Lorsque le total de vos ressources et de la pension de réversion dépasse le plafond, la CNAV réduit le montant de la pension pour respecter la limite. Par exemple, si vous vivez seul et que vos ressources hors réversion atteignent déjà 24 000 € par an, la pension de réversion ne pourra pas excéder 1 001,60 € annuels. Vous vous demandez comment anticiper cette situation ? L’outil de simulation officiel de droit à la réversion vous permet de tester divers scénarios en fonction de vos revenus actuels ou futurs, ce qui est particulièrement utile en cas de projet de reprise d’activité ou de cumul emploi-retraite.
Majoration familiale et bonification pour enfants à charge
La pension de réversion peut être augmentée par plusieurs majorations, principalement liées à l’âge et à la situation familiale. D’abord, une majoration de 11,1 % est accordée si vous avez atteint l’âge du taux plein (67 ans dans la plupart des cas), que vous avez liquidé toutes vos retraites (base et complémentaires, françaises et étrangères) et que le total de vos pensions et de la pension de réversion ne dépasse pas 3 020,07 € par trimestre. Si la majoration vous fait dépasser ce plafond, elle est réduite en conséquence, afin que l’ensemble reste dans la limite autorisée.

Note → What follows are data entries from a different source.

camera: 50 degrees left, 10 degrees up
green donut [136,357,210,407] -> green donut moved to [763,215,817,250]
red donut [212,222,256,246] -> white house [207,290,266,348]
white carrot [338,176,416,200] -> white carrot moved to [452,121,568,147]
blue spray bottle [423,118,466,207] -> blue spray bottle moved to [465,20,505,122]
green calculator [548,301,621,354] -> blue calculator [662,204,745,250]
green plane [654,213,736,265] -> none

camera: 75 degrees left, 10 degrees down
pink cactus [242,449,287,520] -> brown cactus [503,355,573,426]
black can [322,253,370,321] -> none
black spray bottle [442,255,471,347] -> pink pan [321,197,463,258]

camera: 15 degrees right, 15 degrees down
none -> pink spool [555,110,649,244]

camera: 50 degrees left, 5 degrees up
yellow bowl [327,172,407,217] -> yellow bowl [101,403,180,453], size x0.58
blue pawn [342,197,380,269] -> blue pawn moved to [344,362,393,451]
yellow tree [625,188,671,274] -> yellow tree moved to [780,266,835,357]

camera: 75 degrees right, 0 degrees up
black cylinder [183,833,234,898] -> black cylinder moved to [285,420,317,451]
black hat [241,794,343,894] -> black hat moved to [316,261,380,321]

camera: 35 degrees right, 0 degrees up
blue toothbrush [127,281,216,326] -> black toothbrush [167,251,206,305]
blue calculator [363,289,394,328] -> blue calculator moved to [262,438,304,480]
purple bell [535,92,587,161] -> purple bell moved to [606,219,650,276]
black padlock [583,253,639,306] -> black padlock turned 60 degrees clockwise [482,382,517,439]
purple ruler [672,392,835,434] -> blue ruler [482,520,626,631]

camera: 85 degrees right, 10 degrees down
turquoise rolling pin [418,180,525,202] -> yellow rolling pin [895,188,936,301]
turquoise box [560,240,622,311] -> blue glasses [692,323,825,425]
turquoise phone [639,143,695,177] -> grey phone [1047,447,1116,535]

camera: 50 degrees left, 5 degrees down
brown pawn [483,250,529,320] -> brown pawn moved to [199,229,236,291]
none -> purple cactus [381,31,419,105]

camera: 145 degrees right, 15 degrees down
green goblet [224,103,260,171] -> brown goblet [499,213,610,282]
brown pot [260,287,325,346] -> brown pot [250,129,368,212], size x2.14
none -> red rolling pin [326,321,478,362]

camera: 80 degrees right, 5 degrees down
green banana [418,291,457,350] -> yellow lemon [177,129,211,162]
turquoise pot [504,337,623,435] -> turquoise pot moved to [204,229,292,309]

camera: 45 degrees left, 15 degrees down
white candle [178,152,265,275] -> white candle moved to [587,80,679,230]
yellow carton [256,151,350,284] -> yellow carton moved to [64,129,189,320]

Ensuite, une majoration de 10 % est appliquée si vous avez eu ou élevé au moins trois enfants, qu’il s’agisse d’enfants biologiques, adoptés ou élevés au titre du foyer. Cette majoration familiale se cumule avec la précédente et n’est pas conditionnée à votre niveau de ressources. En complément, une majoration forfaitaire par enfant à charge (113,59 € par mois et par enfant, montants revalorisés chaque année) peut être versée si, au moment du décès, vous avez au moins un enfant à charge, que vous êtes âgé de moins de 67 ans et que vous ne percevez pas encore de retraite personnelle.
Les enfants considérés à charge sont les mineurs, les étudiants de moins de 21 ans et les jeunes adultes de moins de 21 ans empêchés d’exercer une activité professionnelle pour raisons de santé. Le versement de cette majoration cesse dès que l’enfant n’est plus à charge ou dès que vous commencez à percevoir une retraite personnelle. En pratique, ces majorations peuvent représenter plusieurs centaines d’euros supplémentaires par mois pour un foyer avec plusieurs enfants, ce qui justifie de bien déclarer votre situation familiale et de signaler tout changement aux caisses de retraite.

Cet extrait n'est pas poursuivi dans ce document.